Por ello conviene tomar todas las precauciones posibles, sobre todo en las habitaciones que utilizan para dormir y la habitación en que los bañamos.

Esta situación es todavía más compleja si nuestros hijos todavía son bebés, pues son más lábiles, y la probabilidad de que se enfermen es todavía mayor.

De hecho, en cuanto llega el invierno, será tu trabajo como mamá mantener a tu bebé cálido y seco. Pero si eres como la mayoría de las mamás primerizas, que intentan lograr controlar a un bebé envuelto en una pila de suéteres y mantas que se caen continuamente, hay una serie de consejos que podrán ayudarte a mantener a tu bebé sano a la vez que cómodo, sobre todo al momento de bañarlo o por la noche.

Para el momento de dormir, si tienes l corazonada de no sobre-cubrir a tu bebé al momento de acostarlo, síguela. De hecho, para reducir el riesgo de muerte súbita del recién nacido, los médicos sugieren poner al bebé a dormir sobre su espalda sin un exceso de mantas o almohadas. Pero tampoco es recomendable sobre calentar la habitación. El utilizar un adecuado sistema de calefacción que permita regular específicamente la temperatura de cada habitación es una muy buena alternativa. Una buena caldera de gas a condensación, por ejemplo, en la marca Chaffoteaux et Mauri, que cuente con un panel de control amable y sencillo, es una excelente idea. De esta forma, podremos mantener la temperatura de la habitación del niño estable en unos 21°C toda la noche.

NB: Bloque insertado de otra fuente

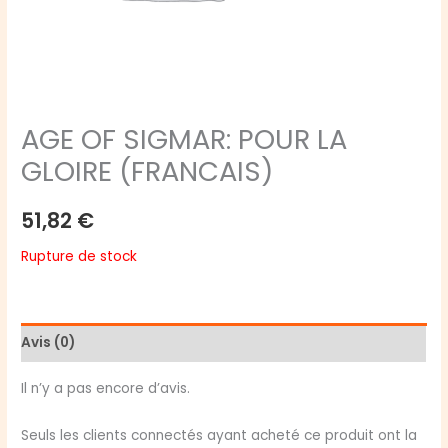
AGE OF SIGMAR: POUR LA
GLOIRE (FRANCAIS)
51,82
€
Rupture de stock
Avis (0)
Il n’y a pas encore d’avis.
Seuls les clients connectés ayant acheté ce produit ont la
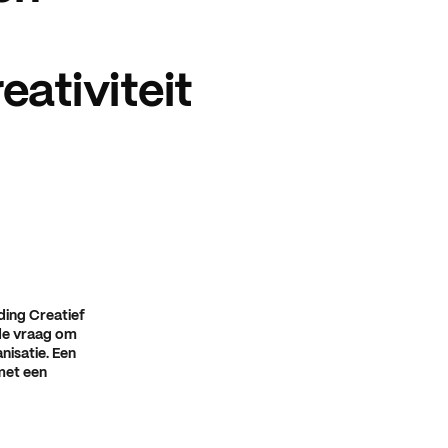
eativiteit
ding Creatief
 de vraag om
nisatie. Een
met een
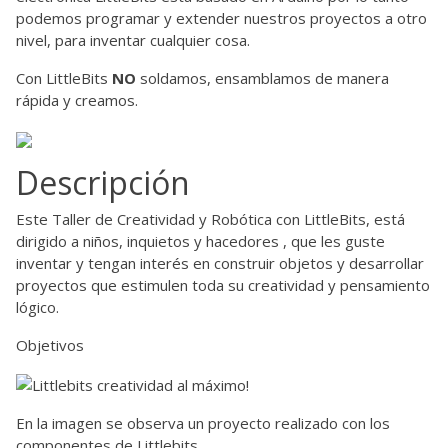
podemos programar y extender nuestros proyectos a otro
nivel, para inventar cualquier cosa.
Con LittleBits
NO
soldamos, ensamblamos de manera
rápida y creamos.
Descripción
Este Taller de Creatividad y Robótica con LittleBits, está
dirigido a niños, inquietos y hacedores , que les guste
inventar y tengan interés en construir objetos y desarrollar
proyectos que estimulen toda su creatividad y pensamiento
lógico.
Objetivos
En la imagen se observa un proyecto realizado con los
componentes de Littlebits.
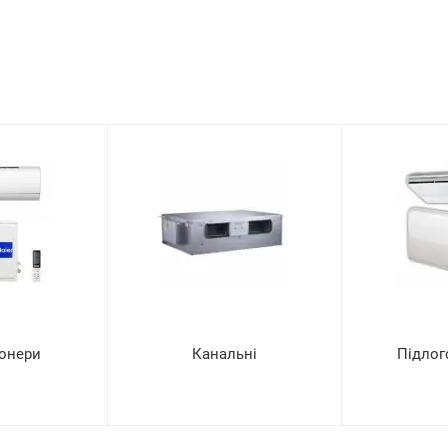
онери
Канальні
Підлог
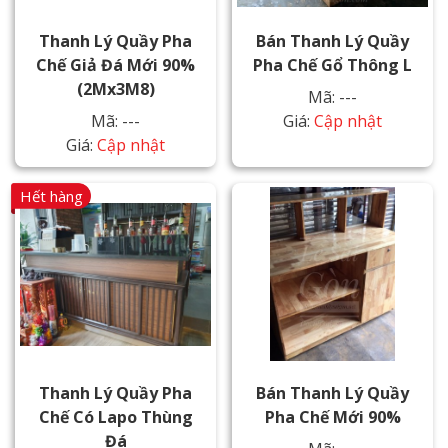
Thanh Lý Quầy Pha
Bán Thanh Lý Quầy
Chế Giả Đá Mới 90%
Pha Chế Gổ Thông L
(2Mx3M8)
Mã: ---
Mã: ---
Giá:
Cập nhật
Giá:
Cập nhật
Hết hàng
Thanh Lý Quầy Pha
Bán Thanh Lý Quầy
Chế Có Lapo Thùng
Pha Chế Mới 90%
Đá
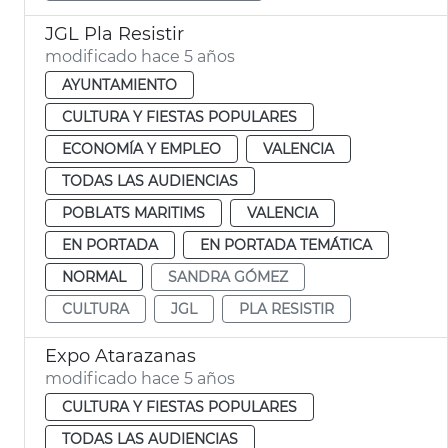
JGL Pla Resistir
modificado hace 5 años
AYUNTAMIENTO
CULTURA Y FIESTAS POPULARES
ECONOMÍA Y EMPLEO
VALENCIA
TODAS LAS AUDIENCIAS
POBLATS MARITIMS
VALENCIA
EN PORTADA
EN PORTADA TEMÁTICA
NORMAL
SANDRA GÓMEZ
CULTURA
JGL
PLA RESISTIR
Expo Atarazanas
modificado hace 5 años
CULTURA Y FIESTAS POPULARES
TODAS LAS AUDIENCIAS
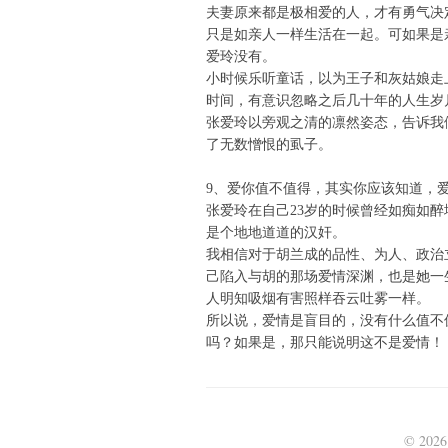
夫妻原来都是极相爱的人，才有勇气决
只是如亲人一样生活在一起。可如果是
爱玲没有。
小时候乐听童话，以为王子和灰姑娘走
时间，有意识忽略之后几十年的人生岁
张爱玲以旁观之清的凛然姿态，告诉我
了无数憎恨的虱子。
9、爱你值不值得，其实你应该知道，
张爱玲在自己23岁的时候曾经如痴如醉
是个地地道道的汉奸。
我相信对于胡兰成的品性、为人、政治
己陷入与胡的那场爱情深渊，也是她一
人明知吸烟有害照样吞云吐雾一样。
所以说，爱情是盲目的，没有什么值不
吗？如果是，那只能说明这不是爱情！
© 202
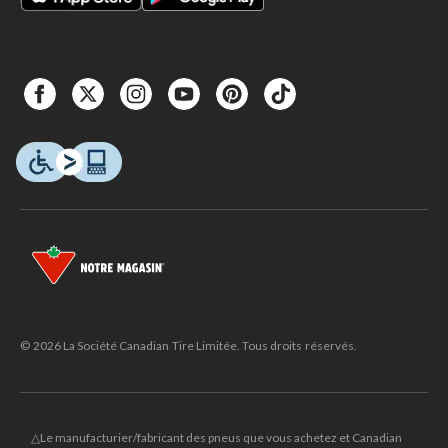
© 2026 La Société Canadian Tire Limitée. Tous droits réservés.
△Le manufacturier/fabricant des pneus que vous achetez et Canadian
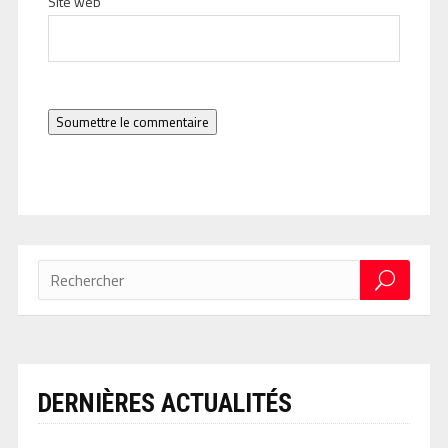
Site web
Soumettre le commentaire
DERNIÈRES ACTUALITÉS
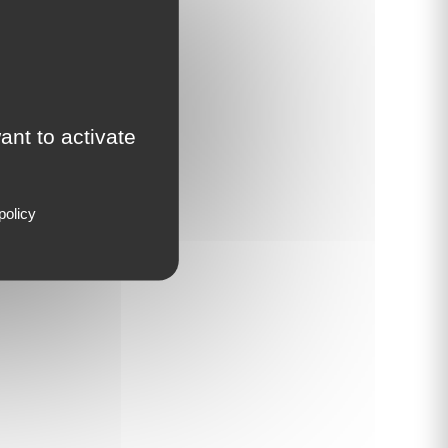
 Chopper
ant to activate
policy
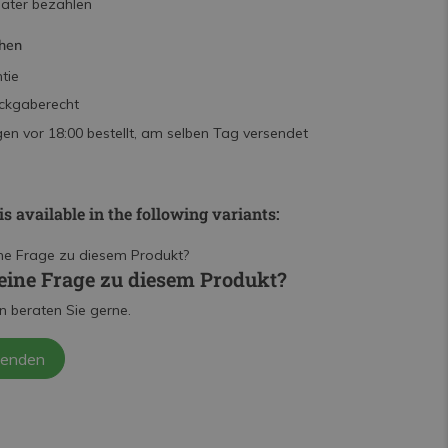
päter bezahlen
hen
tie
ckgaberecht
n vor 18:00 bestellt, am selben Tag versendet
is available in the following variants:
eine Frage zu diesem Produkt?
n beraten Sie gerne.
senden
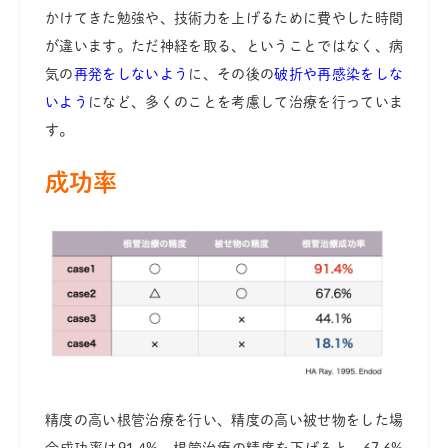
かけてきた勉強や、技術力を上げるために費やした時間
が違います。ただ神経を取る、ということではなく、病
気の
再発をしないよう
に、その後の
破折や再感染をしな
いよう
になど、多くのことを考慮して治療を行っていま
す。
成功率
精度の高い根管治療を行い、精度の高い被せ物をした場
合成功率は91.4%、根管治療の精度を下げると、67.6%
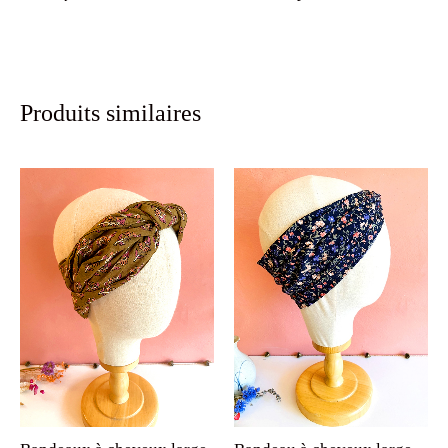
Produits similaires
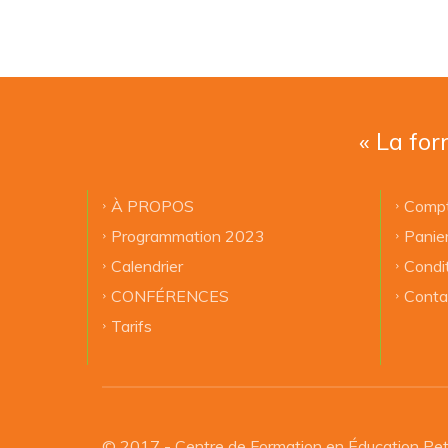
« La for
À PROPOS
Compt
Programmation 2023
Panie
Calendrier
Condi
CONFÉRENCES
Conta
Tarifs
© 2017 - Centre de Formation en Éducation Pet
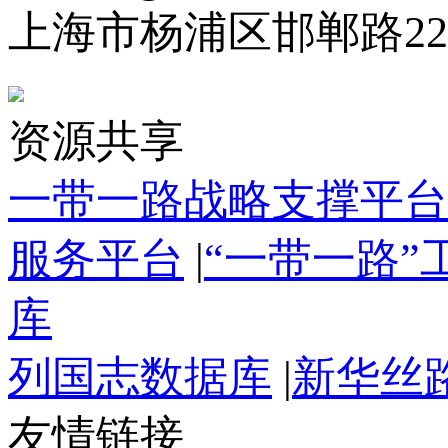
上海市杨浦区邯郸路22
资源共享
一带一路战略支撑平台
服务平台
|
“一带一路
库
列国志数据库
|
新华丝
友情链接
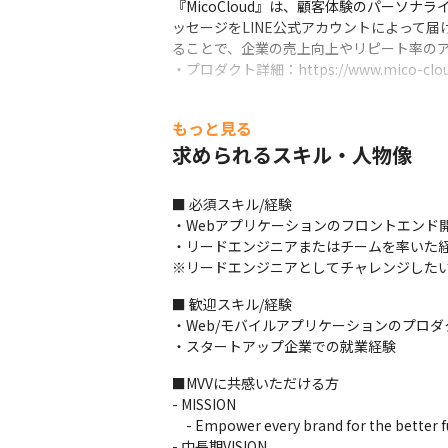
『MicoCloud』は、顧客体験のパー
ッセージをLINE公式アカウントによって
ることで、企業の売上向上やリピート率のアッ
・プロダクト詳細：https://www.mico-cloud
■ この仕事の面白み、魅力

もっと見る
・既存プロダクトでは大規模なメッセージ
にとってチャレンジしがいのある課題が多く
求められるスキル・人物像
・新規開発においては、まさにこれから作
ンスではないでしょうか
■ 必須スキル/経験

・Webアプリケーションのフロントエンド開
・リードエンジニアまたはチームを率いた経
※リードエンジニアとしてチャレンジした
■ 歓迎スキル/経験

・Web/モバイルアプリケーションのプロダ
・スタートアップ企業での就業経験
■MVVに共感いただける方

- MISSION

　- Empower every brand for the better fu
- 中長期VISION
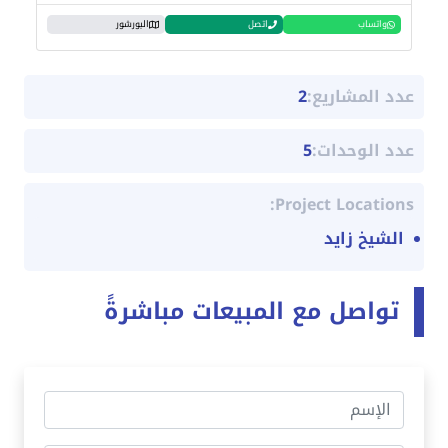
واتساب
اتصل
البورشور
عدد المشاريع:
2
عدد الوحدات:
5
Project Locations:
الشيخ زايد
تواصل مع المبيعات مباشرةً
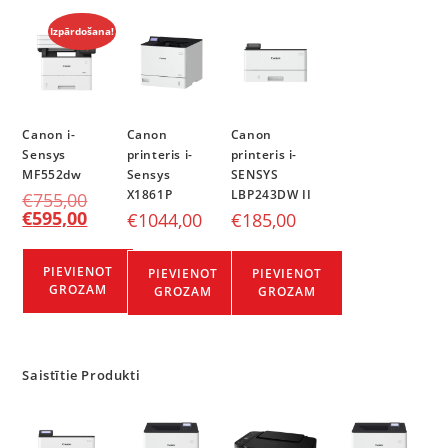
Izpārdošana!
Canon i-
Canon
Canon
Sensys
printeris i-
printeris i-
MF552dw
Sensys
SENSYS
X1861P
LBP243DW II
€
755,00
€
595,00
€
1044,00
€
185,00
PIEVIENOT
PIEVIENOT
PIEVIENOT
GROZAM
GROZAM
GROZAM
Saistītie Produkti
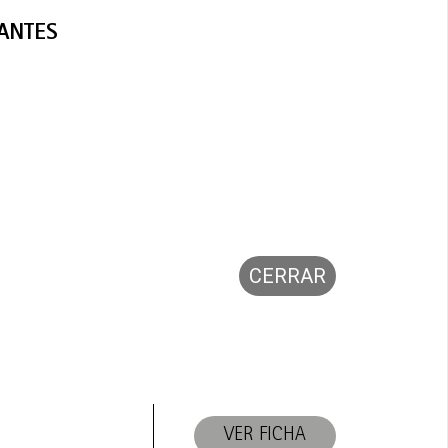
PANTES
CERRAR
VER FICHA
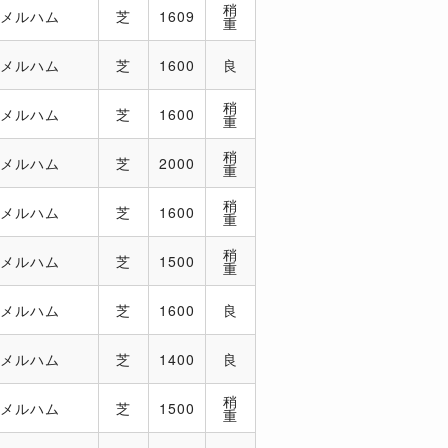
稍
．メルハム
芝
1609
重
．メルハム
芝
1600
良
稍
．メルハム
芝
1600
重
稍
．メルハム
芝
2000
重
稍
．メルハム
芝
1600
重
稍
．メルハム
芝
1500
重
．メルハム
芝
1600
良
．メルハム
芝
1400
良
稍
．メルハム
芝
1500
重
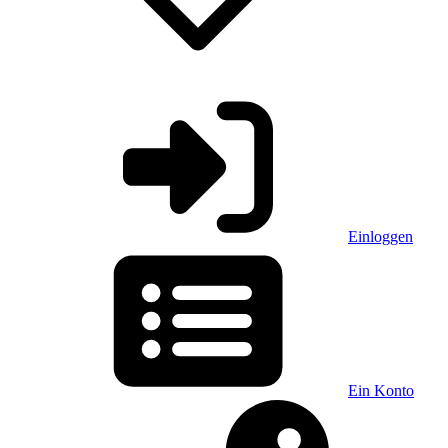
Einloggen
Ein Konto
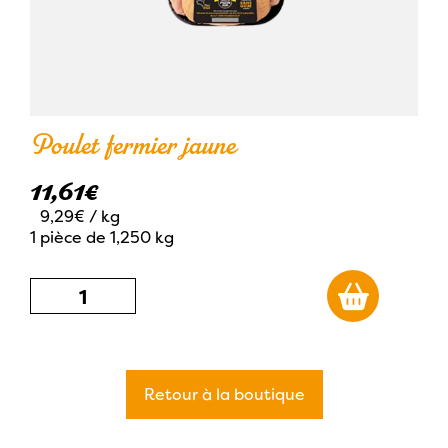
Poulet fermier jaune
11,61
€
9,29€
/ kg
1 pièce de 1,250 kg
quantité
de
Poulet
fermier
Retour à la boutique
jaune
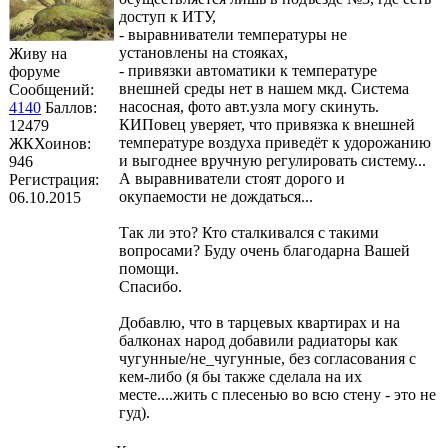
доступ к ИТУ,
- выравниватели температуры не
установлены на стояках,
Живу на
- привязки автоматики к температуре
форуме
внешней среды нет в нашем мкд. Система
Сообщений:
насосная, фото авт.узла могу скинуть.
4140
Баллов:
КИПовец уверяет, что привязка к внешней
12479
температуре воздуха приведёт к удорожанию
ЖКХоинов:
и выгоднее вручную регулировать систему...
946
А выравниватели стоят дорого и
Регистрация:
окупаемости не дождаться...
06.10.2015
Так ли это? Кто сталкивался с такими
вопросами? Буду очень благодарна Вашей
помощи.
Спасибо.
Добавлю, что в тарцевых квартирах и на
балконах народ добавили радиаторы как
чугунные/не_чугунные, без согласования с
кем-либо (я бы также сделала на их
месте....жить с плесенью во всю стену - это не
гуд).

A esa recomendación, se pueden agregar algunas relacionadas con la ropa que es correcto ponerle al bebé para dormir. Un enterito de manga larga y pies cubiertos es una buena opción, así como elegir una manta del estilo de la que se cierran como un saco de dormir, en general éstas no tienen mangas, así que ni se le enrollan al bebé como una manta común y ayudan a mantenerlo cálido, pero sin hacerlo sentirse demasiado caliente o transpirar.

Además de las mantas y la calefacción, un tip extra para calentar la cama del bebé en el invierno, es utilizar una bolsa de agua caliente. Ponerla en la cama o cuna unas dos horas antes de que el bebé se vaya a acostar y retirarla justo antes de acostarlo le permitirá sentirse cómodo al instante y no pasar nada de frío.

En cuanto al momento del baño, la habitación donde se va a dar el baño al bebé debe tener una temperatura más elevada que el resto de la casa, puesto que el pequeño no contará ahí con la protección de la ropa. Unos 25° son más que suficientes, así que deberemos ajustar la calefacción de esa habitación aproximadamente una hora antes de empezar el baño. También es recomendable contar con un termómetro para el agua de la bañera, para controlar que ésta esté entre los 36 y los 37°C. Como la habitación estará más cálida que el resto de la casa, debemos aprovechar para secar y vestir al pequeño ahí mismo, para evitar exponerlo al frío.